INFORMATION SUPPLIED section start
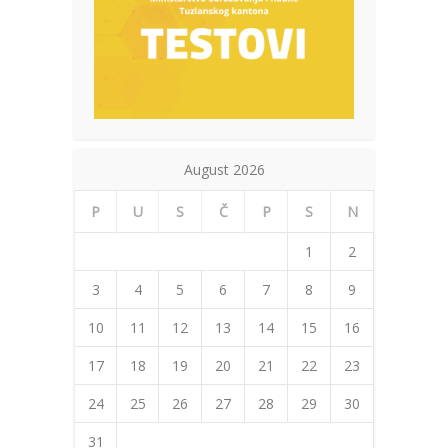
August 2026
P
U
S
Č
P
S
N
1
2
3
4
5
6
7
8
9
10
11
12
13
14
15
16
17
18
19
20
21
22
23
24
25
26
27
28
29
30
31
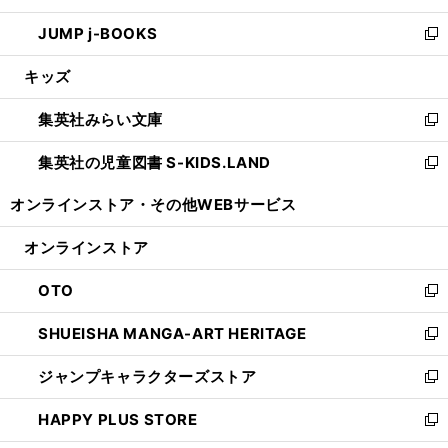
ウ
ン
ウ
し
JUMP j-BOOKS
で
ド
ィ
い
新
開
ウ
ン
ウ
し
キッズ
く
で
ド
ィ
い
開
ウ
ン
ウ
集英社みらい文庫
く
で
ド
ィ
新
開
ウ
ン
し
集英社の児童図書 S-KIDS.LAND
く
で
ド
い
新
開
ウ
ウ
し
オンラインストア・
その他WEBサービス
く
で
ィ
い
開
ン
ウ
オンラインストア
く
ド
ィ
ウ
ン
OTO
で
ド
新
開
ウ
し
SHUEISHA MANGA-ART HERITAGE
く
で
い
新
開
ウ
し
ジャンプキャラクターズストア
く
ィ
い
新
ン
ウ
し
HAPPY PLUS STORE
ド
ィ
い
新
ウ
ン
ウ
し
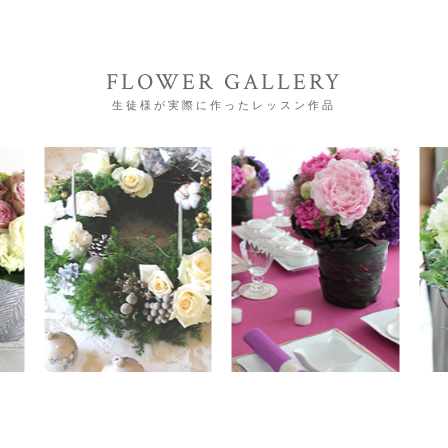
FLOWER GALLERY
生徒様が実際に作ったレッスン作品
INFORMATION SUPPLIED section end
INFORMATION SUPPLIED section start
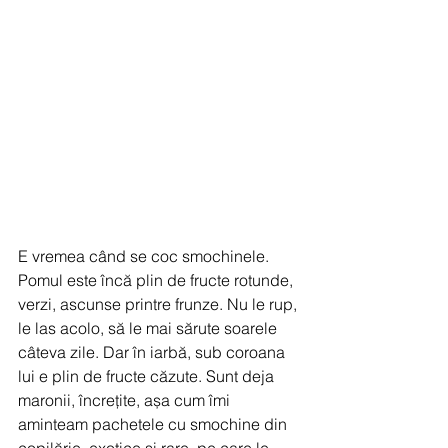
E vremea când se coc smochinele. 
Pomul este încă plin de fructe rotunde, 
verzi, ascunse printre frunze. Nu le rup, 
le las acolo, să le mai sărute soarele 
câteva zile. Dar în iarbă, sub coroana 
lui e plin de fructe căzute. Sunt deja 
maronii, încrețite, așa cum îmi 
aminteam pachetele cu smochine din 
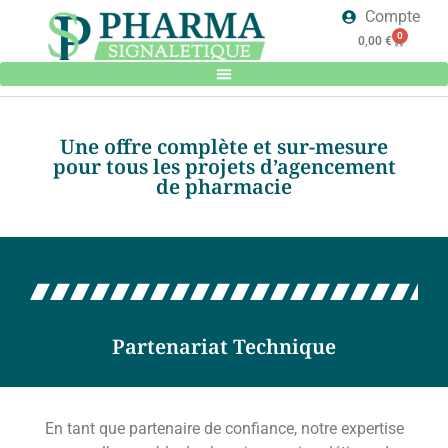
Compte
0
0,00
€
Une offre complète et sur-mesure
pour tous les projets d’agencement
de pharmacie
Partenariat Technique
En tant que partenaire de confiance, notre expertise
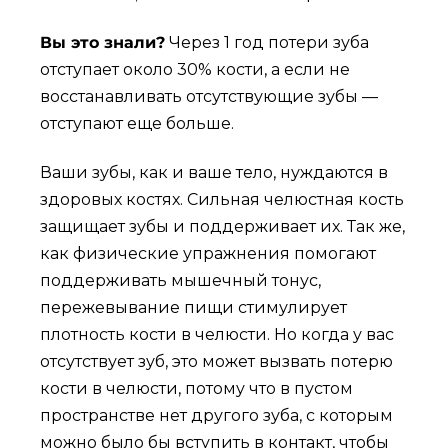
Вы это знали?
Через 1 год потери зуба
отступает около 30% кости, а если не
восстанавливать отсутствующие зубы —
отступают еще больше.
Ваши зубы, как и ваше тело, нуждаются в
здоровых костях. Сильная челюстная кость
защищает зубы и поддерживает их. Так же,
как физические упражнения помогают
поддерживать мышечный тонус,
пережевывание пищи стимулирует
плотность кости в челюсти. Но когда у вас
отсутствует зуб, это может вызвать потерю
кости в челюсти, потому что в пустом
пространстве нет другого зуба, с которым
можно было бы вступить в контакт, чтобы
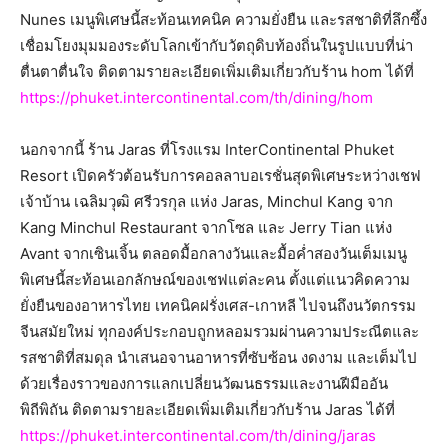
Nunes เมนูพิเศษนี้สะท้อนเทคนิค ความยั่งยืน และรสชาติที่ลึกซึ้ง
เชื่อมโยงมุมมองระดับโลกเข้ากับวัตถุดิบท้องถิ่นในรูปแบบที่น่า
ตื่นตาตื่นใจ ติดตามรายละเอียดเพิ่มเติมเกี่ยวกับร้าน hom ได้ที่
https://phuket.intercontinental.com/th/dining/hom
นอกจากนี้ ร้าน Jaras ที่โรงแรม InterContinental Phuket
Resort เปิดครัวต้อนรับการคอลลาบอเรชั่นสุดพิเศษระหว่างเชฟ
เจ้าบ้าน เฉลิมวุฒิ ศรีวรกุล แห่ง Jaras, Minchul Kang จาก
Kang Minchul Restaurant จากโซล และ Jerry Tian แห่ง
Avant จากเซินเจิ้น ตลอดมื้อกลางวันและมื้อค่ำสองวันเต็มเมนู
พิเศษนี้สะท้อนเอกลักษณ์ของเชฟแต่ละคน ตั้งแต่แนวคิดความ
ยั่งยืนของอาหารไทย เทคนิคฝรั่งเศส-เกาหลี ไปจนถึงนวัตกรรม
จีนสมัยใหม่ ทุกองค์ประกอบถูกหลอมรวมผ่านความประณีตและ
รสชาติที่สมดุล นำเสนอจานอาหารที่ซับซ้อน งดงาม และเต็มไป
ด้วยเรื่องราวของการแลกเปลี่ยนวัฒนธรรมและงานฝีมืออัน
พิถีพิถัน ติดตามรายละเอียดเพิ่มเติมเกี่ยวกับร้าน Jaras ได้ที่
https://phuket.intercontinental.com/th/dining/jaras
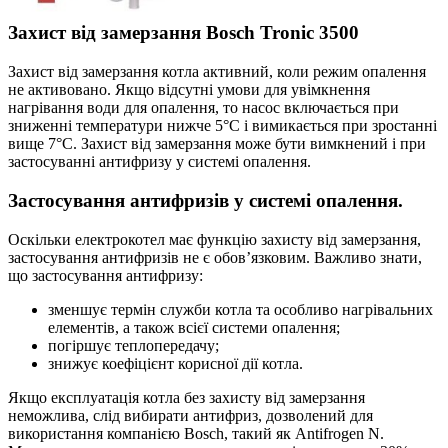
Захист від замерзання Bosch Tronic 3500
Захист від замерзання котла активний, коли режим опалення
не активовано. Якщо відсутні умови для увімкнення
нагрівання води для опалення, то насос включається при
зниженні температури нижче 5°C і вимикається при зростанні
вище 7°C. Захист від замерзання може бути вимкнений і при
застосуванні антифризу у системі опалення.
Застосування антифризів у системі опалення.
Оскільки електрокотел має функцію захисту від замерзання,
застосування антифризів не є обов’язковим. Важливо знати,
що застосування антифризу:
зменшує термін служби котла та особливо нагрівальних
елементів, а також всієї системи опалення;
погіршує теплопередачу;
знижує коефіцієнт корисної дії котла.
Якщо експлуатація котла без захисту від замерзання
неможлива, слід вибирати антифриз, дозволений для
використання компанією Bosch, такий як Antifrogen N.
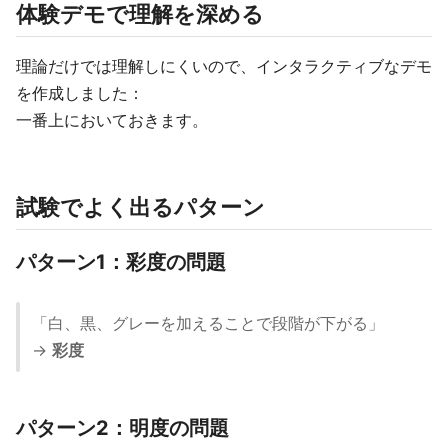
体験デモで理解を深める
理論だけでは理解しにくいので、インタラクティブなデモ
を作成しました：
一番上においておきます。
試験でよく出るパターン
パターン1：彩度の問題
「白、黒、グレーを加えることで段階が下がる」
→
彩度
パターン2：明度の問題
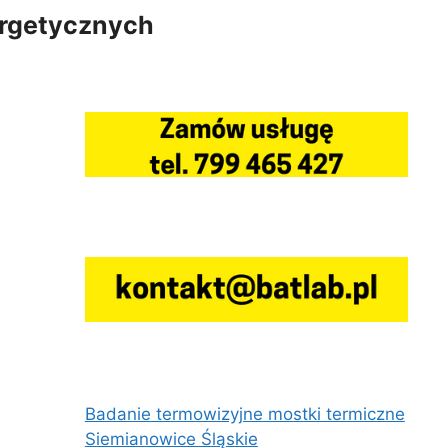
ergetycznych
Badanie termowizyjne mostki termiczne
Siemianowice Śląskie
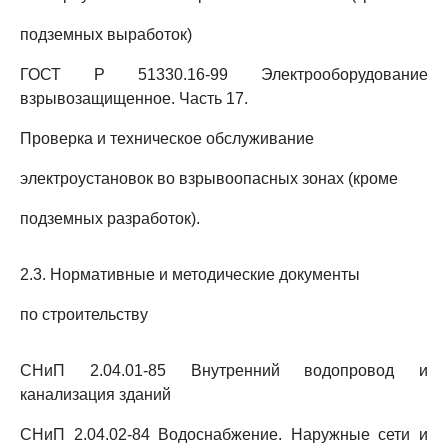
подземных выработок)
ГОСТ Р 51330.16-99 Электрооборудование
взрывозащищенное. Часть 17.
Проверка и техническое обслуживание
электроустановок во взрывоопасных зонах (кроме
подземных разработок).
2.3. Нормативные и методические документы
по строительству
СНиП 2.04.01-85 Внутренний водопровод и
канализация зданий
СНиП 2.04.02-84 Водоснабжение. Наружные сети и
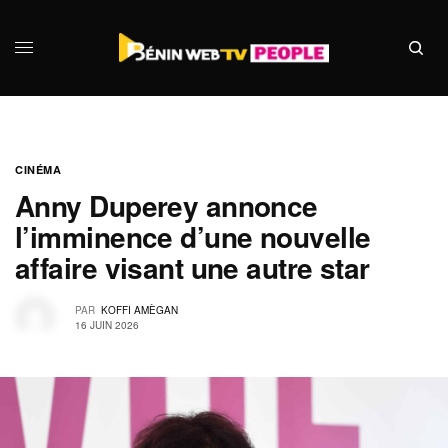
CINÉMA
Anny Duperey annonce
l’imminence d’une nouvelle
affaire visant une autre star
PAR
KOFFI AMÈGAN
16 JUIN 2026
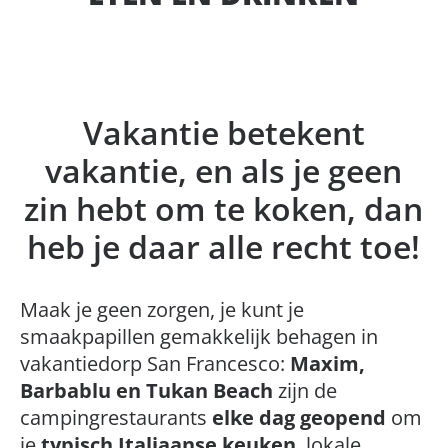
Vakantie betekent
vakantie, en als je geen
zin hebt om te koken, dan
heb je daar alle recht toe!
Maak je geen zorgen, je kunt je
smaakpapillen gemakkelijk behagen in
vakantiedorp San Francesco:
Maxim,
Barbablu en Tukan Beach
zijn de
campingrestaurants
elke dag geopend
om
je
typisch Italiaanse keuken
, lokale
INFORMATION SUPPLIED section end
■ **GOAL OF THE EXERCISE**
Repeat word for word the lines above that run from the line containing "Захист від замерзання котла" through the line containing "застосування антифризів не", both ends included, and nothing else.

■ **SOLUTION BELOW**
Захист від замерзання котла активний, коли режим опалення
не активовано. Якщо відсутні умови для увімкнення
нагрівання води для опалення, то насос включається при
зниженні температури нижче 5°C і вимикається при зростанні
вище 7°C. Захист від замерзання може бути вимкнений і при
застосуванні антифризу у системі опалення.
Застосування антифризів у системі опалення.
Оскільки електрокотел має функцію захисту від замерзання,
застосування антифризів не є обов’язковим. Важливо знати,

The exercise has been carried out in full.